Church and State still ignoring the 1998 Supreme Court judgment on religious ethos in schools

In the recent Burke case, the Court of Appeal stated that:

“179. The decision of the Supreme Court in the Campaign to Separate Church and State v. Minister for Education is binding authority..”

For years church and state have used the judgement in the Campaign case to force religion on to families in publicly funded schools against their wishes and conscientious objection. They have ignored the Constitutional rights of parents to under Article 41 and 42 of the Constitution.

In 1998 the Supreme Court said that it wasn’t practicable for Community and Comprehensive schools to combine religious and academic education in the way that a religious order might have done in the past. That didn’t stop them though, as they continued to combine religion and academic subjects.

The Supreme court found that it wasn’t unconstitutional for the State to pay for Chaplains in Community and Comprehensive schools, as Chaplains were helping parents with the religious formation of their children. This formation took place in the general atmosphere of the school (which the Court described as religious education).

These schools also had religious instruction classes where the opt-out under Article 44.2.4 applied.  The Supreme Court said that Article 44.2.4 must be looked at in light of Article 42 of the Constitution which gives parents absolute rights in relation to moral and religious education.

Chaplains cost the state approximately €10 million per year, and they are mostly Catholic. They are paid to help Catholic parents with the faith formation of their children, in Community and Comprehensive schools and designated Community Colleges.

The Supreme Court said it was constitutionally impermissible for a Chaplain to instruct a child in a religion other than it own without the knowledge and consent of the parents.

In 1998 Justice Barrington stated in the Campaign case that:

“The Community and the Comprehensive Schools are an attempt to make post-primary education available to all the children of Ireland irrespective of their means. They involve a vast increase in the number of children receiving post-primary education and a corresponding increase in the number of post-primary teachers most of whom as lay people. In community schools it is no longer practicable to combine religious and academic education in the way that a religious order might have done in the post. …”(Campaign to Separate Church and State v Minister for Education – Supreme court 1998, page 27)

The Supreme Court judgement didn’t stop Community and Comprehensive schools from combining religion with  academic subjects. Community schools have a shared patronage between an ETB and a religious body.  Comprehensive schools have a shared patronage between the Department of Education, religious trustees and various ETBs. Church and State used the Supreme Court judgement to tighten religious influence in these schools and just ignored key elements of the judgement.

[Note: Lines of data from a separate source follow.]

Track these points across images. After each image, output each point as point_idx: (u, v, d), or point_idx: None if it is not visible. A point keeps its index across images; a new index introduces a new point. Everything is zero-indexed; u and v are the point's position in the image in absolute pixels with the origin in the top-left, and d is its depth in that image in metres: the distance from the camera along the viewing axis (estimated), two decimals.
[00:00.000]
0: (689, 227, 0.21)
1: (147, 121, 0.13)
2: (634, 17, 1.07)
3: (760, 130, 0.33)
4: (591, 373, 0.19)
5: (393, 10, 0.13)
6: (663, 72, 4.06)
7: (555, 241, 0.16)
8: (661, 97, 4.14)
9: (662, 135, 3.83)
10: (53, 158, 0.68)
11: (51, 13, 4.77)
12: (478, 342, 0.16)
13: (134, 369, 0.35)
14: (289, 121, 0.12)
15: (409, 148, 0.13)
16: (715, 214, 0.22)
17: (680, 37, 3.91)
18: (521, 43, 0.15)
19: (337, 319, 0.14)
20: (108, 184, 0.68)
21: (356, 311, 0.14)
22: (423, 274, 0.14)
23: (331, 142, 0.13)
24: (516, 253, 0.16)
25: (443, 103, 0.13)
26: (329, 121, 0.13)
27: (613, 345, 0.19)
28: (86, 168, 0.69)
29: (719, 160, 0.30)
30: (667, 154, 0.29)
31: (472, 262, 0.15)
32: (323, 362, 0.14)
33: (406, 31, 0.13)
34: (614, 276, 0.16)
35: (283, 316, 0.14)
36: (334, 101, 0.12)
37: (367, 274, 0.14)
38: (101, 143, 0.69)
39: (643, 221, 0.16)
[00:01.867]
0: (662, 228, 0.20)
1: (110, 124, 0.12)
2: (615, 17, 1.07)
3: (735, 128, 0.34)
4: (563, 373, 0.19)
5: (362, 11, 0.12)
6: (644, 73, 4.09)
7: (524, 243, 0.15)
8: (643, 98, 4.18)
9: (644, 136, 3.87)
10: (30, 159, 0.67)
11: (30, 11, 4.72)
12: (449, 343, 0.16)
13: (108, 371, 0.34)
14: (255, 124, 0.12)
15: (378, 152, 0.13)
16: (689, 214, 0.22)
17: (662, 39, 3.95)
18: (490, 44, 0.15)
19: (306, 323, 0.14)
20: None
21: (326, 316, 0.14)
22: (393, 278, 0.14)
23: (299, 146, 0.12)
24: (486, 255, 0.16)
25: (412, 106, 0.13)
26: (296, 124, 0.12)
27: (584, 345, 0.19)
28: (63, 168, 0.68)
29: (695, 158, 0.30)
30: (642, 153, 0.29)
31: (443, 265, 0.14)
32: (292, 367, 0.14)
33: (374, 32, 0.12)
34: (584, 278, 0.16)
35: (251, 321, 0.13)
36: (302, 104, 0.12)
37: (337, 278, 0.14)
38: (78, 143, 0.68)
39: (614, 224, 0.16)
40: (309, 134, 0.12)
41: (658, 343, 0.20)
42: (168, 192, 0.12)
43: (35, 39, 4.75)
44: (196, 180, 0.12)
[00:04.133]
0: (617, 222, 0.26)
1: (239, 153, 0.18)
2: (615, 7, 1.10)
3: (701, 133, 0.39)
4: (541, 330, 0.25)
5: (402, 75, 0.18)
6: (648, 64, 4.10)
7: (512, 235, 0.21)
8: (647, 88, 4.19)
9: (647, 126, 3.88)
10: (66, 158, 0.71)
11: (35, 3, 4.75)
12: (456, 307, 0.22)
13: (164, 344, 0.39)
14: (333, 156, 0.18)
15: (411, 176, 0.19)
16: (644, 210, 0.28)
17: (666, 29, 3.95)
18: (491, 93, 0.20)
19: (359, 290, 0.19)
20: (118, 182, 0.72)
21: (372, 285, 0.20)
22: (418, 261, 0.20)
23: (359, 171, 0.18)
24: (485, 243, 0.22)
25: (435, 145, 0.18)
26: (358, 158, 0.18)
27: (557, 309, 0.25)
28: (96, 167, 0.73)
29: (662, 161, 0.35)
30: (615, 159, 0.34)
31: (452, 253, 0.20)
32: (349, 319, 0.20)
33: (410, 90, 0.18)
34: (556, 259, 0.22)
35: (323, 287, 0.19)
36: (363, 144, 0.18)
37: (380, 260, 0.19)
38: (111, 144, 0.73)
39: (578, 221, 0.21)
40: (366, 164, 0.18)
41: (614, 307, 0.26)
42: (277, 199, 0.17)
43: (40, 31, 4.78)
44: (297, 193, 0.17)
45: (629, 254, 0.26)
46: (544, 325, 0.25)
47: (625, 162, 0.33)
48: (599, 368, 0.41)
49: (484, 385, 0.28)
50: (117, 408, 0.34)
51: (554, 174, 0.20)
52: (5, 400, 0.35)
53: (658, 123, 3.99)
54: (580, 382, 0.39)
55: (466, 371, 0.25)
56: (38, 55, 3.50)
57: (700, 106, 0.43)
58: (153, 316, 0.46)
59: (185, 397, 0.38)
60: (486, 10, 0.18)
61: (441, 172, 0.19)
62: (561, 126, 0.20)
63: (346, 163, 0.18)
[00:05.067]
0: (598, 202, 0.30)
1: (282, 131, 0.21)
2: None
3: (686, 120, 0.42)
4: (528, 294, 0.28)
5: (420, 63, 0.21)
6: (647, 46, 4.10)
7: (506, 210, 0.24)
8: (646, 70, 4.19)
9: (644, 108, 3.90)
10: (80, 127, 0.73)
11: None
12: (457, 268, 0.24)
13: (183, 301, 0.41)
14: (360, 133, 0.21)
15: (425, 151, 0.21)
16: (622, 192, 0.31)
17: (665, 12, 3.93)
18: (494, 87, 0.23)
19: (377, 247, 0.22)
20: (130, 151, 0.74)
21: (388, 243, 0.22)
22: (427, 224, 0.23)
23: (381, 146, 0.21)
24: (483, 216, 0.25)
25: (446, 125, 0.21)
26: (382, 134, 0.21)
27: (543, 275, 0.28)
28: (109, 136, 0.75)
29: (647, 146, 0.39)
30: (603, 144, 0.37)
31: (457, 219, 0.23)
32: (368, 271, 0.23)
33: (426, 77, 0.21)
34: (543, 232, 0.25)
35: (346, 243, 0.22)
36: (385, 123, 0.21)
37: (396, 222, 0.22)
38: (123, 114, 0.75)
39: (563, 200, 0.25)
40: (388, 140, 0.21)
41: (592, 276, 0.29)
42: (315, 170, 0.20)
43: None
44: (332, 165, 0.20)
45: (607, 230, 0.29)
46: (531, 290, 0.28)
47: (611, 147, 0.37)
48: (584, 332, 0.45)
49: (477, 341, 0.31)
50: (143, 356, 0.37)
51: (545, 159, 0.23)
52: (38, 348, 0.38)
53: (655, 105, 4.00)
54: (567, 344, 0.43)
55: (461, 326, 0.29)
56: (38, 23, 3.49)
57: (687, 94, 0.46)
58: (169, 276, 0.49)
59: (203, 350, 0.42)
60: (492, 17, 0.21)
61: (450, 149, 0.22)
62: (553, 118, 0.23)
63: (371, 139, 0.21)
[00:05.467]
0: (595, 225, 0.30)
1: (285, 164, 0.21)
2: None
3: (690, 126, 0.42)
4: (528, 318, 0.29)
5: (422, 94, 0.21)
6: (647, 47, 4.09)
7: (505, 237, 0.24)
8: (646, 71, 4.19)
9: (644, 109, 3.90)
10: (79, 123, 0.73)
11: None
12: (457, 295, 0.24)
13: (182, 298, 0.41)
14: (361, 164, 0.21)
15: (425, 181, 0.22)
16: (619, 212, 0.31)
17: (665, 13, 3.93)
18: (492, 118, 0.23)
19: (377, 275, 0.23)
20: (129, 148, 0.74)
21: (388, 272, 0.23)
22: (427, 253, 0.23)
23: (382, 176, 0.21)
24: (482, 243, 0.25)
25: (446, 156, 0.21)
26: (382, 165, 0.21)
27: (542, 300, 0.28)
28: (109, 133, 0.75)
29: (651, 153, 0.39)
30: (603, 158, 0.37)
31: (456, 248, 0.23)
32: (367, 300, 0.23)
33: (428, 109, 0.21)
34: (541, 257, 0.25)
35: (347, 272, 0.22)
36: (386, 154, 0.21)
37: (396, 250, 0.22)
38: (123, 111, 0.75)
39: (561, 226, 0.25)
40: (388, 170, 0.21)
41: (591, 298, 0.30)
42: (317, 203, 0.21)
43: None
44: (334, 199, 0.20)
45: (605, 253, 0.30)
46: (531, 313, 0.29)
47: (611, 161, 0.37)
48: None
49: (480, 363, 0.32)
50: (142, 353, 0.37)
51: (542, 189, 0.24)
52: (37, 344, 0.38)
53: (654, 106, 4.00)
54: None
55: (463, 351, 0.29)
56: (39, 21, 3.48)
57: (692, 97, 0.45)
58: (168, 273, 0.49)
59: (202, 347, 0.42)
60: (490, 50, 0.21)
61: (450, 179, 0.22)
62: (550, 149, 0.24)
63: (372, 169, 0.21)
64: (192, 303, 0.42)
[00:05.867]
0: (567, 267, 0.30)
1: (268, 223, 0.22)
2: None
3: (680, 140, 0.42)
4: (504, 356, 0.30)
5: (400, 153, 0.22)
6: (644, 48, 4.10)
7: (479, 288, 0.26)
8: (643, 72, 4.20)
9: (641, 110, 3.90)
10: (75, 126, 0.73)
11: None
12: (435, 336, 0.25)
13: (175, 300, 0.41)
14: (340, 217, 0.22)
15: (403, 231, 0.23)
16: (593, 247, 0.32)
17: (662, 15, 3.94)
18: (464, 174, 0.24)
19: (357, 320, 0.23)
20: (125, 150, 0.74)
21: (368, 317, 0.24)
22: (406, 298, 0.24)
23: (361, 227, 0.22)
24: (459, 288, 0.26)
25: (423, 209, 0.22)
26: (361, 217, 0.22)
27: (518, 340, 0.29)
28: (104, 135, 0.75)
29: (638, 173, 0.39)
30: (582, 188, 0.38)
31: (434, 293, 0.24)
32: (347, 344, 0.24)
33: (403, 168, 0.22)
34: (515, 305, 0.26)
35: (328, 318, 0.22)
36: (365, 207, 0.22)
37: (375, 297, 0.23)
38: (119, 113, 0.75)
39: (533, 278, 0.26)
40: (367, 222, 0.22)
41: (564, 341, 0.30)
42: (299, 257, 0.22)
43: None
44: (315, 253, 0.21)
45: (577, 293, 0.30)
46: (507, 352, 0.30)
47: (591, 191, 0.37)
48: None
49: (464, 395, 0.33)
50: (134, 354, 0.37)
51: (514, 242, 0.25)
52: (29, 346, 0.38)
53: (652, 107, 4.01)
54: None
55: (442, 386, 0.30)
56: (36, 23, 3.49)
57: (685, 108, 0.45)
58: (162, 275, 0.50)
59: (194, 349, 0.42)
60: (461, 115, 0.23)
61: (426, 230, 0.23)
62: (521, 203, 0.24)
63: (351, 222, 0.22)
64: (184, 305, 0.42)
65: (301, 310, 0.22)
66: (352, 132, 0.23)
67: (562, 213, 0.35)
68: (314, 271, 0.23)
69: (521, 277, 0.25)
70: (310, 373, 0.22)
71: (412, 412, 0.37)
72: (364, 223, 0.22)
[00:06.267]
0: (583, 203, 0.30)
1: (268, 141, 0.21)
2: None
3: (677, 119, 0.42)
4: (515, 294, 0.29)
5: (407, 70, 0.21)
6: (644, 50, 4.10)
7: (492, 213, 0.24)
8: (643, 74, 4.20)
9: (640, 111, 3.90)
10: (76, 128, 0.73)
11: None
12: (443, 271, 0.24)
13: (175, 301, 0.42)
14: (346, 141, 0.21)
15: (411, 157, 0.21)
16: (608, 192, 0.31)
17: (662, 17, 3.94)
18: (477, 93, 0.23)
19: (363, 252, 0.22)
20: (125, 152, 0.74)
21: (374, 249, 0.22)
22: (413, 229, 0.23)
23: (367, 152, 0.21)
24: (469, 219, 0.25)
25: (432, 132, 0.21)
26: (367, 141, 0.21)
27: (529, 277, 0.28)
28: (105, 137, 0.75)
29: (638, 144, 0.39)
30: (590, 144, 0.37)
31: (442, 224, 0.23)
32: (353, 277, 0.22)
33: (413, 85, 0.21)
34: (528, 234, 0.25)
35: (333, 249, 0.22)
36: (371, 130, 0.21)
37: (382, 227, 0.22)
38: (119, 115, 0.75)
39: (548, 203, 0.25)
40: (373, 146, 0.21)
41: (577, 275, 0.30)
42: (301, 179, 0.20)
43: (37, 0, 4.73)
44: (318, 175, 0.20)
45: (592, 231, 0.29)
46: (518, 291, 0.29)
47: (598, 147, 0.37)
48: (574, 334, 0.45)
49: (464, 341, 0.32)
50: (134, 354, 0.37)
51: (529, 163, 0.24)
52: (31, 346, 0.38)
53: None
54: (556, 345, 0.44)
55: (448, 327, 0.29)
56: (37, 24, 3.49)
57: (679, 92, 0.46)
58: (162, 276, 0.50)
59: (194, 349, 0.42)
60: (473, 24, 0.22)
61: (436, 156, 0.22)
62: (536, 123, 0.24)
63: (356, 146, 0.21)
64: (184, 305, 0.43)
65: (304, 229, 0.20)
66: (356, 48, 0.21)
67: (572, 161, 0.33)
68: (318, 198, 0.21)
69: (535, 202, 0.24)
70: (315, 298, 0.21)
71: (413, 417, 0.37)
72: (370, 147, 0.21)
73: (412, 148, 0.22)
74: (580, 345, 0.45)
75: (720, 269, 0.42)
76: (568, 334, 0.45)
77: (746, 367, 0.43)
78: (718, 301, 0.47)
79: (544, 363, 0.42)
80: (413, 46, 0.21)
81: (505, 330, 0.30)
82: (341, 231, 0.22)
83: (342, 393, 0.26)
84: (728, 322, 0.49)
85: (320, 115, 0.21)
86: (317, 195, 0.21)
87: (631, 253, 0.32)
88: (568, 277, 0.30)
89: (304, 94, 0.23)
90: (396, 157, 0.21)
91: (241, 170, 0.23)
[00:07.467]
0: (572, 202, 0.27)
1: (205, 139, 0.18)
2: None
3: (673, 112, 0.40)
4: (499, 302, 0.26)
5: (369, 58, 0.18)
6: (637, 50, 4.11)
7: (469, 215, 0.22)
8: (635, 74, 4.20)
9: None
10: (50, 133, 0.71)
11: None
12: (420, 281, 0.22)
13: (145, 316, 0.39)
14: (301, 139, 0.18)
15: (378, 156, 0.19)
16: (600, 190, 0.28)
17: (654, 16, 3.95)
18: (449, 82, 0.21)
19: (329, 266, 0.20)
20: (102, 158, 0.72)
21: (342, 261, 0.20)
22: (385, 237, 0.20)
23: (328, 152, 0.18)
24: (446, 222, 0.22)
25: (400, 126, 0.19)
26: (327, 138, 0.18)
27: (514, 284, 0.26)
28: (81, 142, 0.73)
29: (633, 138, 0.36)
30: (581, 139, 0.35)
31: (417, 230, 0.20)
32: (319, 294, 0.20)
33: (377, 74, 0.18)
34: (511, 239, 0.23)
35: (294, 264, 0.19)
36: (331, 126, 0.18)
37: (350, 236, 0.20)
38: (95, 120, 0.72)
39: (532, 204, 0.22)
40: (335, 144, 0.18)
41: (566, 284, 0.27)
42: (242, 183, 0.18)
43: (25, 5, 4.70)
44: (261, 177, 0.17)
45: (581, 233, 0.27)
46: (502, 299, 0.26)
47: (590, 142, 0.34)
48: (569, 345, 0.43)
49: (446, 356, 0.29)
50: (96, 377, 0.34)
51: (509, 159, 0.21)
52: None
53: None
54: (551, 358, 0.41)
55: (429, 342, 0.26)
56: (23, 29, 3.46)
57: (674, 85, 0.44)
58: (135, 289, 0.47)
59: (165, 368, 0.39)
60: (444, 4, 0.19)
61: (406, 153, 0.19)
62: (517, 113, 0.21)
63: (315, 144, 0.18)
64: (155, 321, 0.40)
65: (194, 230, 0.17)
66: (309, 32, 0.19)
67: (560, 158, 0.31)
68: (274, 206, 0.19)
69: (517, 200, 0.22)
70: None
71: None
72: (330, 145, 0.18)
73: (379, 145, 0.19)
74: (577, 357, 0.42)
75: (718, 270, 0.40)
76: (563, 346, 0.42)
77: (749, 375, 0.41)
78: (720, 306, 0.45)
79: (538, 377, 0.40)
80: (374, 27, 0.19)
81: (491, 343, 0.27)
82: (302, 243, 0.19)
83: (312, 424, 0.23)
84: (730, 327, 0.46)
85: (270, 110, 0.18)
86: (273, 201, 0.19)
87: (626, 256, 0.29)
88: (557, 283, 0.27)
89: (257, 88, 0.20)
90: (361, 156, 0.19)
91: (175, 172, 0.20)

Ethos in the General Atmosphere of the School

The Supreme Court in the Campaign case also said that:

“The Constitution therefore distinguishes between religious “education” and religious “instruction” – the former being the much wider term. A child who attends a school run by a religious denomination different from his own may have a constitutional right not to attend religious instruction at that school but the Constitution cannot protect him from being influenced, to some degree, by the religious “ethos” of the school. A religious denomination is not obliged to change the general atmosphere of its school merely to accommodate a child of a different religious persuasion who wishes to attend that school.” (page 26)

The Supreme Court recognised that Community and Comprehensive schools can have a religious ethos, but only in the general atmosphere of the school, as they went on to say that it was no longer practicable to combine religious and academic education in the way that a religious order might have done in the past. This ethos “in the general atmosphere of the school” can only influence children to “some degree” if their parents choose to send them to that school. The general atmosphere of the school is not the same thing as combining religion and academic subjects.

Community and Comprehensive schools are supposed to be the alternative to denominational schools and are presented as such. The Supreme Court also said that they were open to all children. Many parents have no alternative but to send their children to ETB Community and Comprehensive schools because the only other choice is a Catholic school.

The Department of Education has no guidelines in place to give practical application to the judgement in the Campaign case that the religious ethos in the general atmosphere of the school can only influence children to “some degree”.  It seems that “some degree” can mean anything, and especially when state policy is to evangelise and promote values through religion.

The Supreme Court use of the phrase “to some degree” is a restraint on religious influence in Community and Comprehensive schools not a licence to indoctrinate. Church and State have used the Campaign judgement as support for integrating religion into academic subjects in ETB schools as well as denominational schools.

At one stage ETBS were paying Accord, a Catholic charity, to deliver relationship and sexuality education.  See more info on that here.

The Catholic practice of integrating religion into academic subjects is normalised in many ETB schools and also Comprehensive schools. Research commissioned by the ETBI, called “That’s how it works here’: The place of religion in publicly managed second-level schools in Ireland,” outlines how religion is not only part of the general atmosphere of the school but is combined with academic subjects.

Today, over twenty years later, ignoring the Supreme Court decision in the Campaign case continues.